Principal Mike Bisson said there are a significant number of children and a few teachers with asthma at the Ella Burr who suffer due to boiler smoke, which occasionally infiltrates the school on especially still days.

Town Council Chairman Stephen Clay said he wasn’t sure whether an ordinance is Lincoln’s answer. No one has proposed one to the council, which meets next on Dec. 10.

“I can see why people would want them, and I can see why some people might not want them outdoors right next to their house,” Clay said Friday.

Regionally, Brewer and East Millinocket are among communities looking to follow Millinocket’s lead and establish ordinances. Northampton, Chicopee and Hadley, Mass.; Nunica and Grand Haven Township, Mich.; and Suffolk County, N.Y., are among out-of-state municipalities that have established ordinances recently.

Citing health concerns, Millinocket’s Town Council voted 6-0 on Oct. 26 to establish a permitting system for outdoor wood-fired boilers.

Under the Millinocket ordinance, boilers must be at least 50 feet from a neighboring home, be rated to burn no more than 27.4 grams of particulate matter per 100,000 Btu per hour, and be at least 24 inches above the roof line of the closest neighboring home.

Most indoor wood-fired stoves produce about 7.5 grams of particulate waste an hour. By comparison, most outdoor boilers are polluters, producing 100- 400 grams an hour, but there is a local answer.

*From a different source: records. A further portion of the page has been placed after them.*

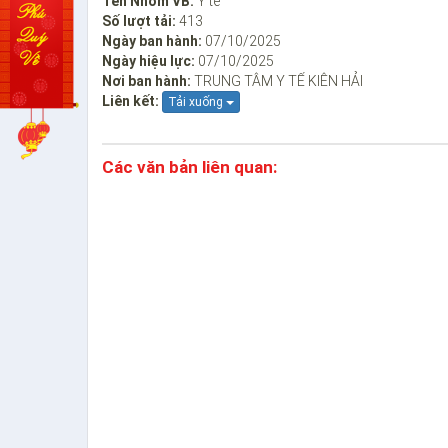
Tên Nhóm VB:
Y tế
Số lượt tải:
413
Ngày ban hành:
07/10/2025
Ngày hiệu lực:
07/10/2025
Nơi ban hành:
TRUNG TÂM Y TẾ KIÊN HẢI
Liên kết:
Tải xuống
Các văn bản liên quan:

Retailing at $7,500 each, the Black Bear boiler made in East Millinocket is UL- and CSA-certified and recently passed weighted-average emissions tests that showed that the boiler burned 6.6 grams an hour.

Under Millinocket’s ordinance, new boiler owners must pay a $50 permitting fee, but the council waived the fee for people who own boilers now.

The owner of a boiler in violation of the ordinance shall be fined $100 a day but not more than $1,000 in accumulated fines.

Permits shall be suspended for malodorous air contamination caused by boilers burning non-permitted materials or by the improper operation of a boiler.

Anyone who knows of a potentially offending boiler in Millinocket can call enforcement officer Mike Noble at 723-7005.

Millinocket’s ordinance goes into effect Monday, Town Manager Eugene Conlogue said. He estimated that there are six boilers in town.